** Task **
Please pull out every data line from each item below, unchanged and in order, and leave the pictures out of your answer.

--- START OF Input data ---

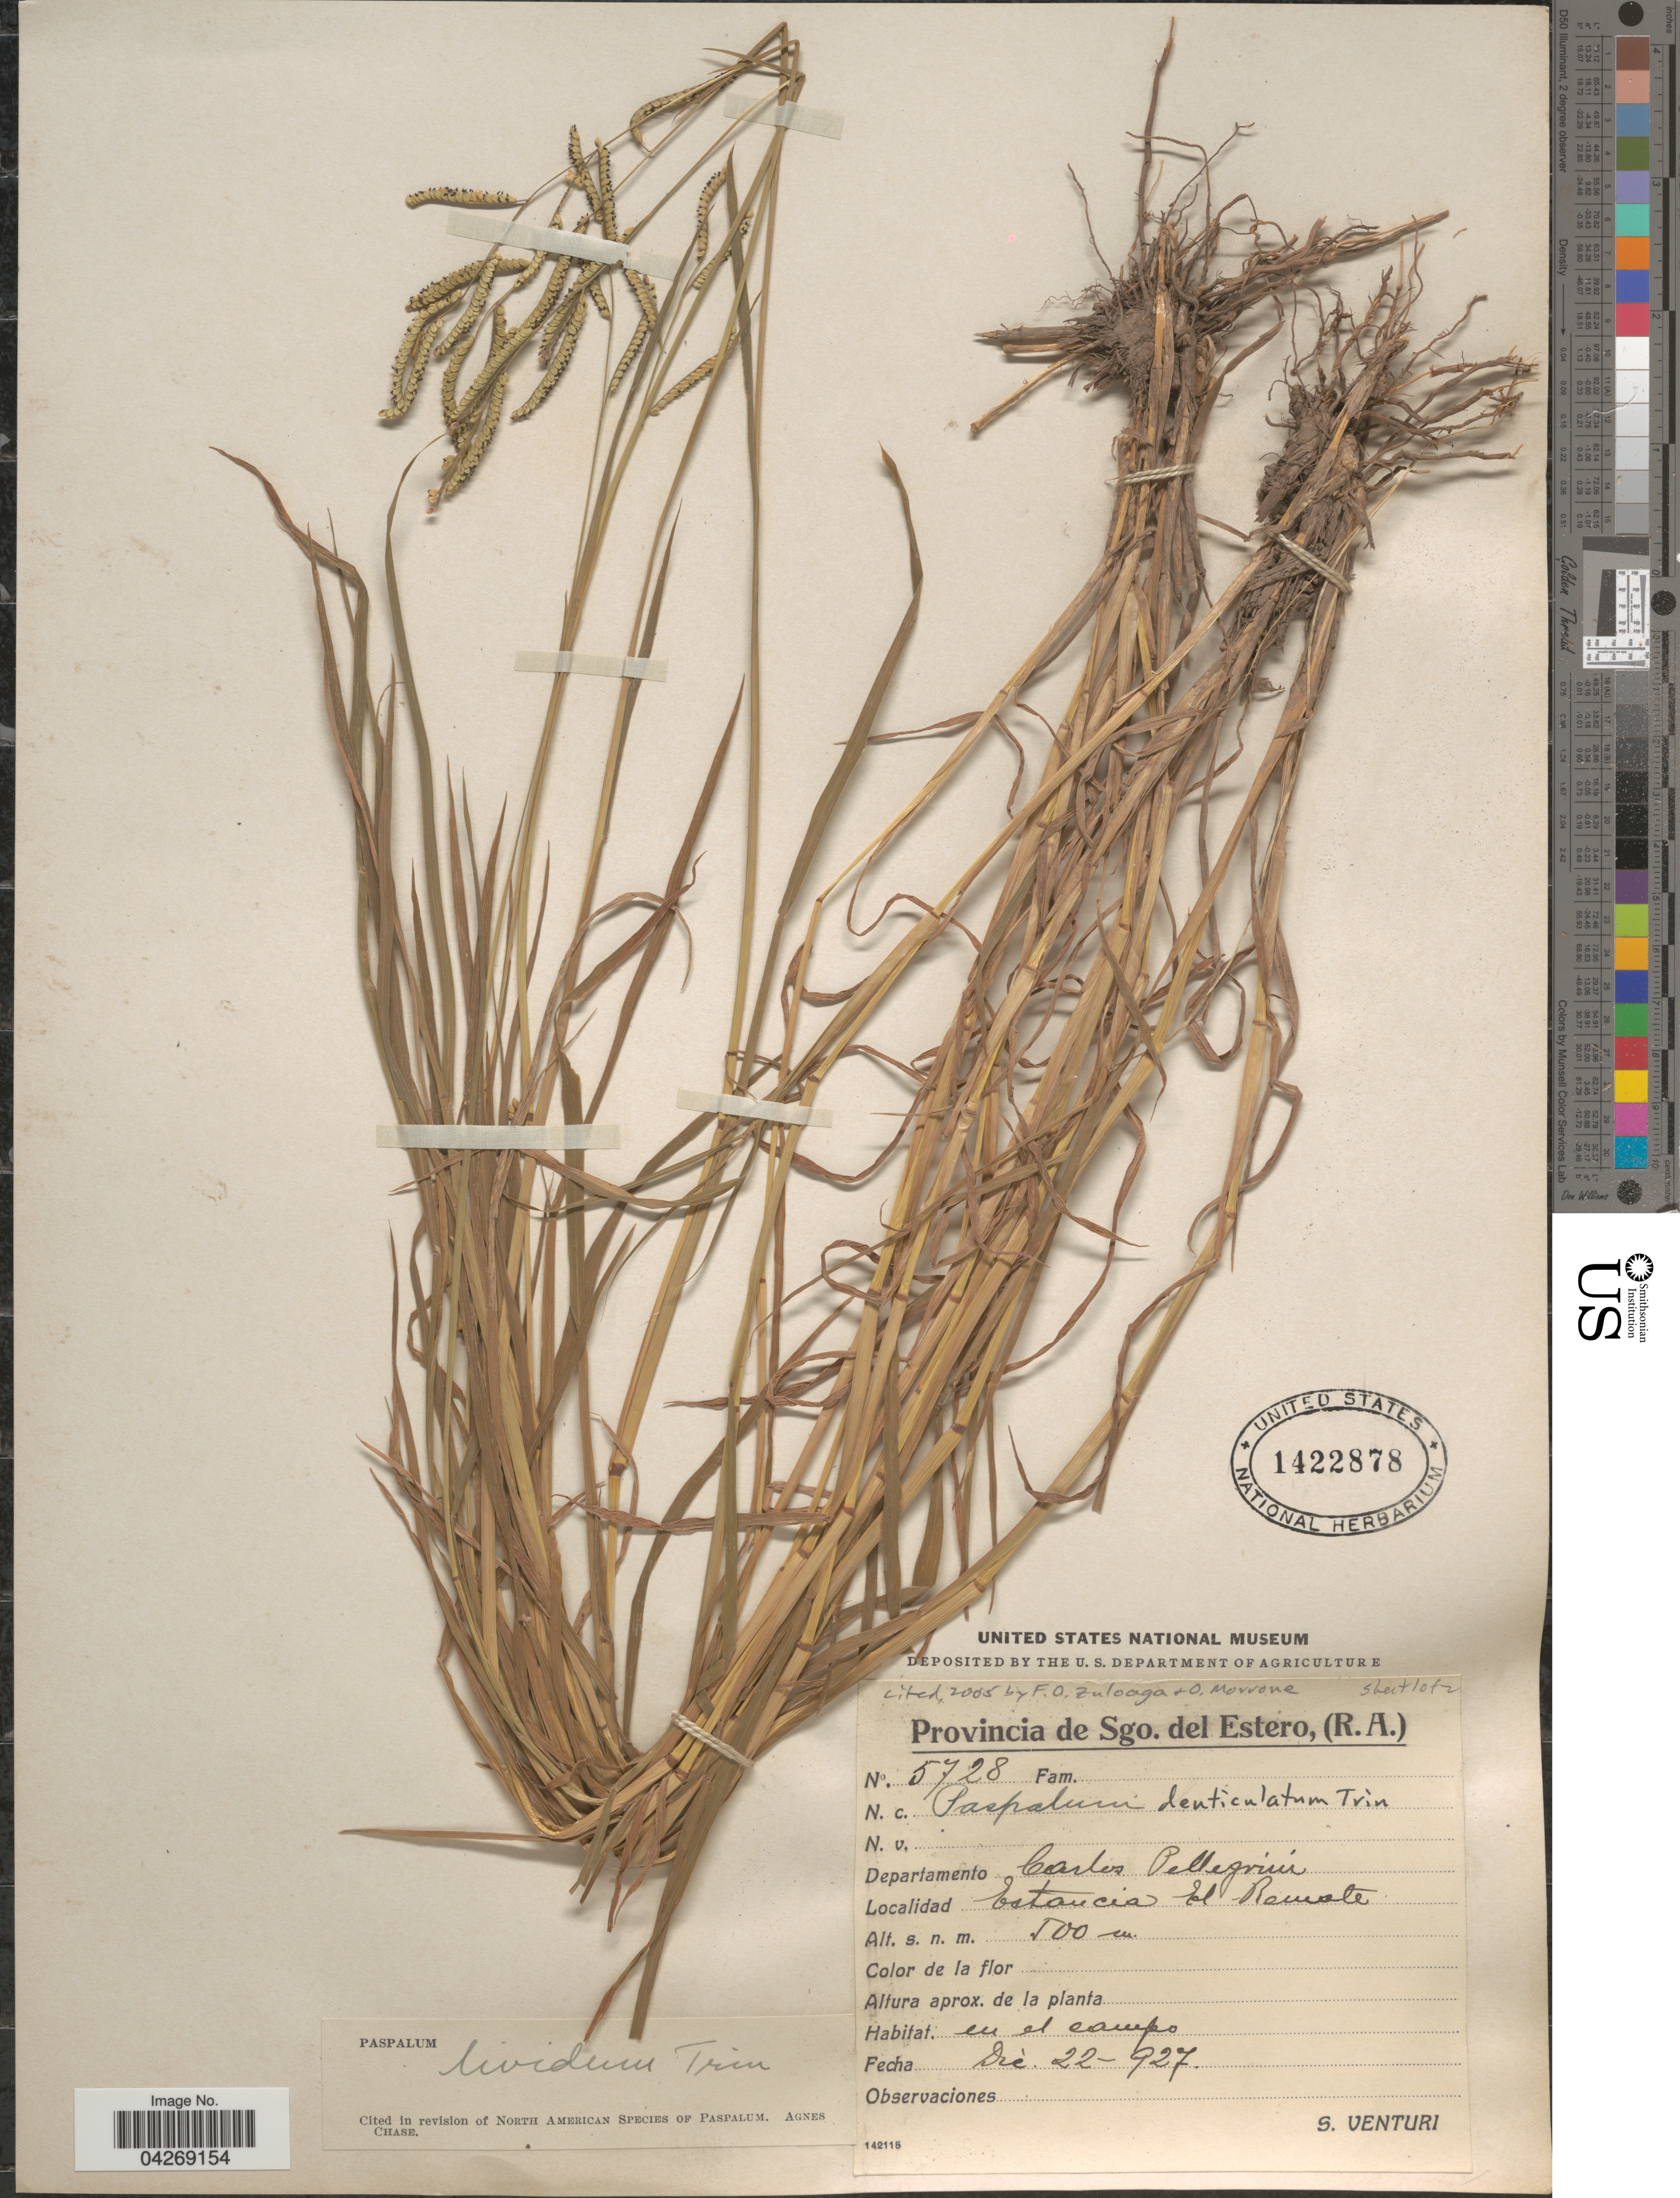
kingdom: Plantae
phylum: Tracheophyta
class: Liliopsida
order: Poales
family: Poaceae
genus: Paspalum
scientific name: Paspalum denticulatum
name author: Trin.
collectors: S. Venturi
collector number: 5728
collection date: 1927-12-22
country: Argentina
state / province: Santiago del Estero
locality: Departamento Carlos Pellegrini. Estancia El Remate.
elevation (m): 500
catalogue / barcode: US 1422878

--- END OF Input data ---

** Solved exercise **
kingdom: Plantae
phylum: Tracheophyta
class: Liliopsida
order: Poales
family: Poaceae
genus: Paspalum
scientific name: Paspalum denticulatum
name author: Trin.
collectors: S. Venturi
collector number: 5728
collection date: 1927-12-22
country: Argentina
state / province: Santiago del Estero
locality: Departamento Carlos Pellegrini. Estancia El Remate.
elevation (m): 500
catalogue / barcode: US 1422878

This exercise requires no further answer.